### Connecting to the MySQL Database

Before creating new tables, we need to establish a connection between our Jupyter Notebook and the MySQL server.

We’ll:
- Load the SQL extension to enable running SQL queries directly in the notebook.
- Connect to the `united_nations` database hosted on our local MySQL server.


In [1]:
%load_ext sql

In [2]:
%sql mysql+pymysql://root:password@localhost:3306/united_nations

### Testing the Database Connection

To confirm that our connection to the `united_nations` database is successful,  
we’ll query the first five records from the `Access_to_Basic_Services` table.

This helps ensure:
- The database connection is active.
- The table exists and is accessible.


In [3]:
%%sql

SELECT
    *
FROM
    Access_to_Basic_Services
LIMIT 5;


 * mysql+pymysql://root:***@localhost:3306/united_nations
5 rows affected.


Region,Sub_region,Country_name,Time_period,Pct_managed_drinking_water_services,Pct_managed_sanitation_services,Est_population_in_millions,Est_gdp_in_billions,Land_area,Pct_unemployment
Central and Southern Asia,Central Asia,Kazakhstan,2015,94.67,98.0,17.542806,184.39,2699700.0,4.93
Central and Southern Asia,Central Asia,Kazakhstan,2016,94.67,98.0,17.794055,137.28,2699700.0,4.96
Central and Southern Asia,Central Asia,Kazakhstan,2017,95.0,98.0,18.037776,166.81,2699700.0,4.9
Central and Southern Asia,Central Asia,Kazakhstan,2018,95.0,98.0,18.276452,179.34,2699700.0,4.85
Central and Southern Asia,Central Asia,Kazakhstan,2019,95.0,98.0,18.513673,181.67,2699700.0,4.8


### Creating the `Geographic_Location` Table

#### Learning Objective
In this section, we will:
- Create a new table named `Geographic_Location` that will store the geographic information for each country.
- Define a **primary key** to ensure each record is unique.
- Extract specific columns from the `Access_to_Basic_Services` table to populate the new table.

#### Steps
1. **Create the table**  
   We’ll define a table named `Geographic_Location` with the following columns:
   - `Country_name` (Primary Key)
   - `Sub_region`
   - `Region`
   - `Land_area`

2. **Extract and insert data**  
   After creating the table, we’ll extract the relevant columns (`Country_name`, `Sub_region`, `Region`, and `Land_area`) from the `Access_to_Basic_Services` table and insert them into the `Geographic_Location` table.


In [5]:
%%sql

-- Clear the existing data to avoid further conflicts (optional, if you already have duplicates)
TRUNCATE TABLE Geographic_Location;

-- Insert unique country data by grouping by Country_name
INSERT INTO Geographic_Location (Country_name, Sub_region, Region, Land_area)
SELECT
    Country_name,
    MAX(Sub_region) AS Sub_region,
    MAX(Region) AS Region,
    MAX(Land_area) AS Land_area
FROM
    Access_to_Basic_Services
GROUP BY
    Country_name;


 * mysql+pymysql://root:***@localhost:3306/united_nations
0 rows affected.
182 rows affected.


[]

### Inserting Data into the `Geographic_Location` Table

After fixing the duplicate country issue, we successfully inserted clean and unique geographic data into the `Geographic_Location` table.

#### What Happened
1. **`TRUNCATE TABLE`**  
   This command cleared all existing records from the `Geographic_Location` table.  
   It prepares the table to receive new, clean data without duplicates.

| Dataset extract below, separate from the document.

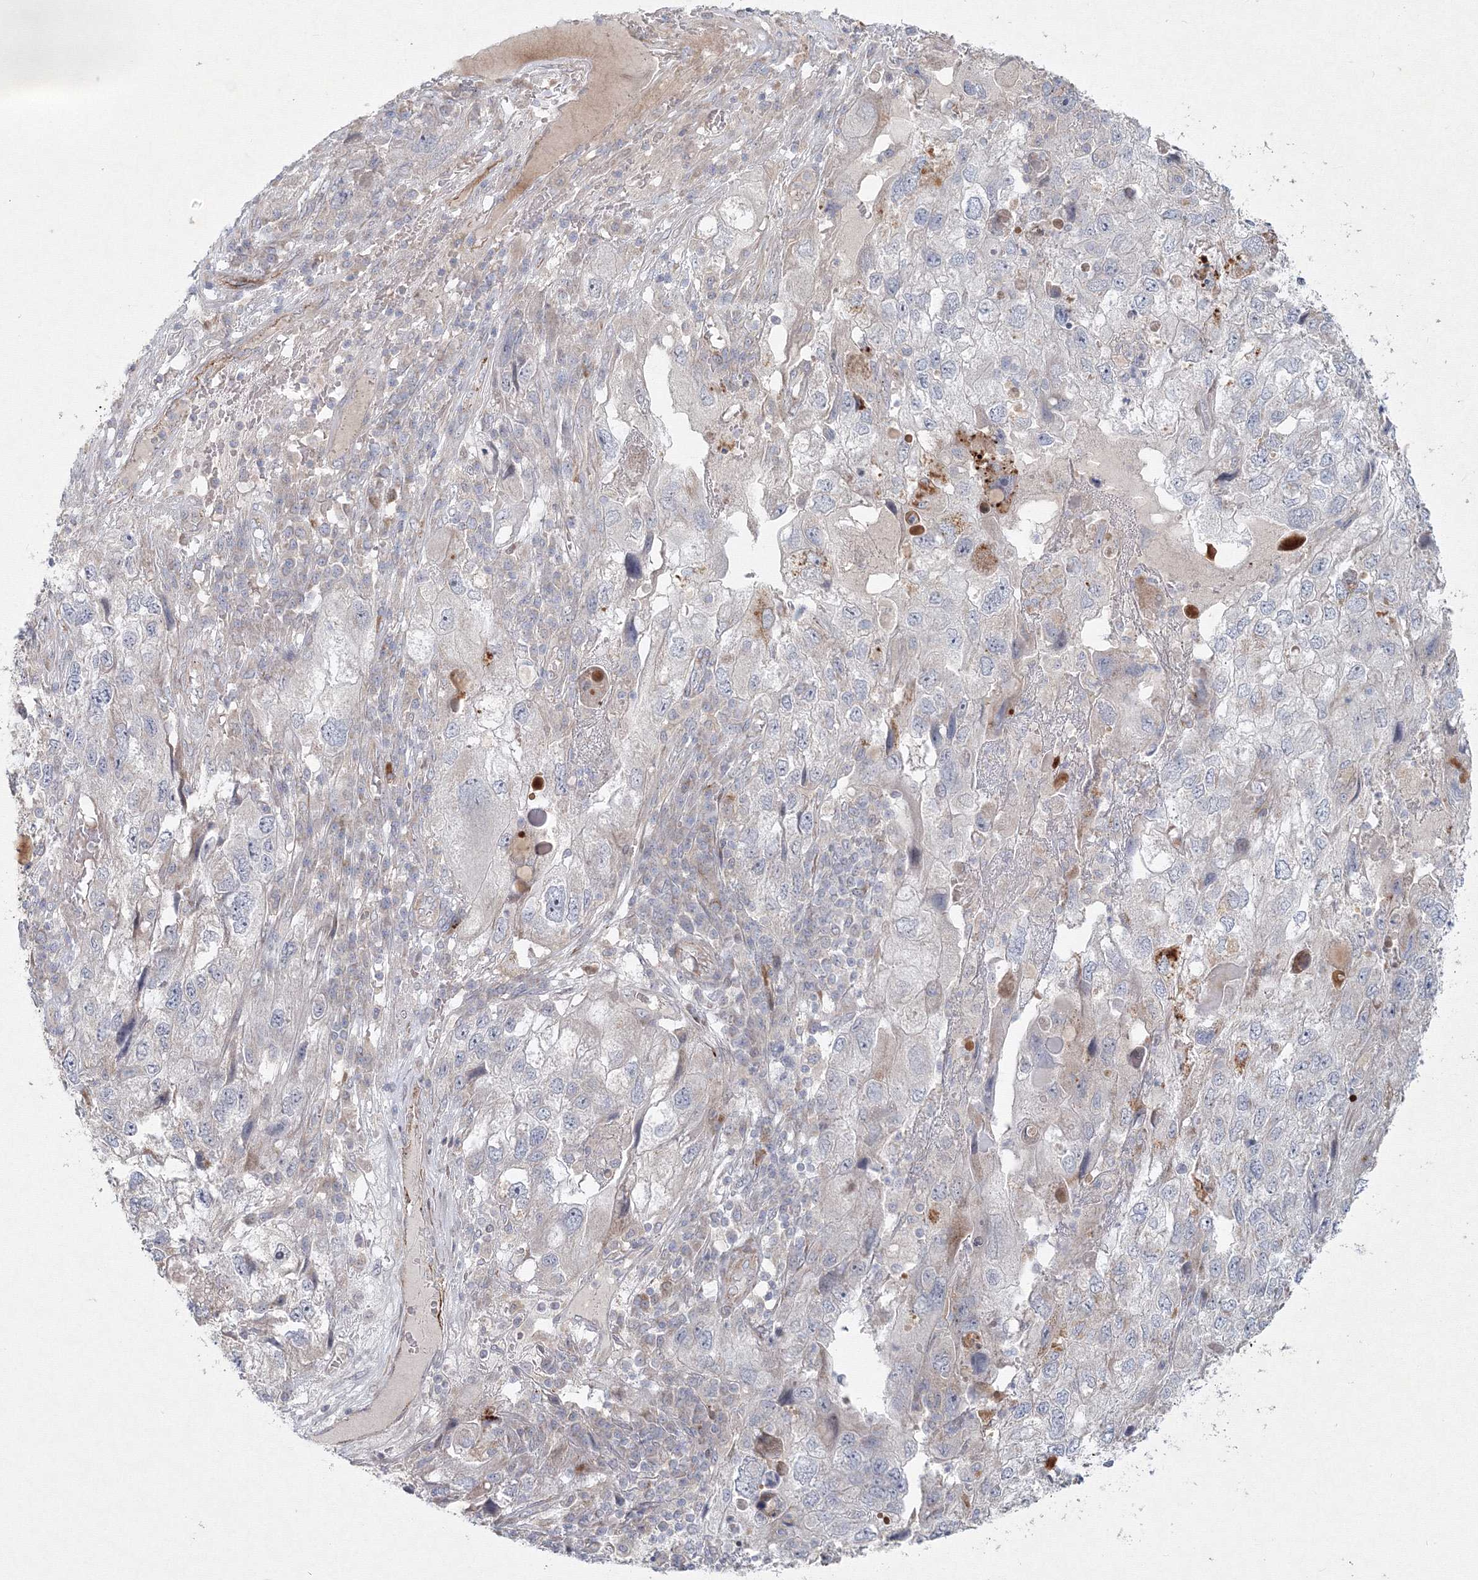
{"staining": {"intensity": "weak", "quantity": "<25%", "location": "cytoplasmic/membranous"}, "tissue": "endometrial cancer", "cell_type": "Tumor cells", "image_type": "cancer", "snomed": [{"axis": "morphology", "description": "Adenocarcinoma, NOS"}, {"axis": "topography", "description": "Endometrium"}], "caption": "The image shows no significant staining in tumor cells of endometrial cancer.", "gene": "WDR49", "patient": {"sex": "female", "age": 49}}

2. **`INSERT INTO ... SELECT ... GROUP BY`**  
   We inserted data from the `Access_to_Basic_Services` table, grouped by `Country_name`.  
   The use of the `GROUP BY` clause ensured that each country appeared only once.  
   To handle duplicate values, we used `MAX()` to select one valid entry for each column (`Sub_region`, `Region`, and `Land_area`).

3. **Result**  
   - The command inserted **182 unique country records** into the table.  
   - The message `0 rows affected` referred to the truncate operation, while  
     `182 rows affected` confirmed successful insertion of new data.  
   - The empty brackets `[]` indicate that no result set was expected from the `INSERT` command.

Next, we’ll verify that the data has been inserted correctly by selecting the first few rows from the `Geographic_Location` table.


In [6]:
%%sql

SELECT
    *
FROM
    Geographic_Location
LIMIT 5;


 * mysql+pymysql://root:***@localhost:3306/united_nations
5 rows affected.


Country_name,Sub_region,Region,Land_area
Afghanistan,Southern Asia,Central and Southern Asia,652230.0
Algeria,Northern Africa,Northern Africa and Western Asia,2381740.0
American Samoa,Polynesia,Oceania,200.0
Angola,Middle Africa,Sub-Saharan Africa,1246700.0
Anguilla,Caribbean,Latin America and the Caribbean,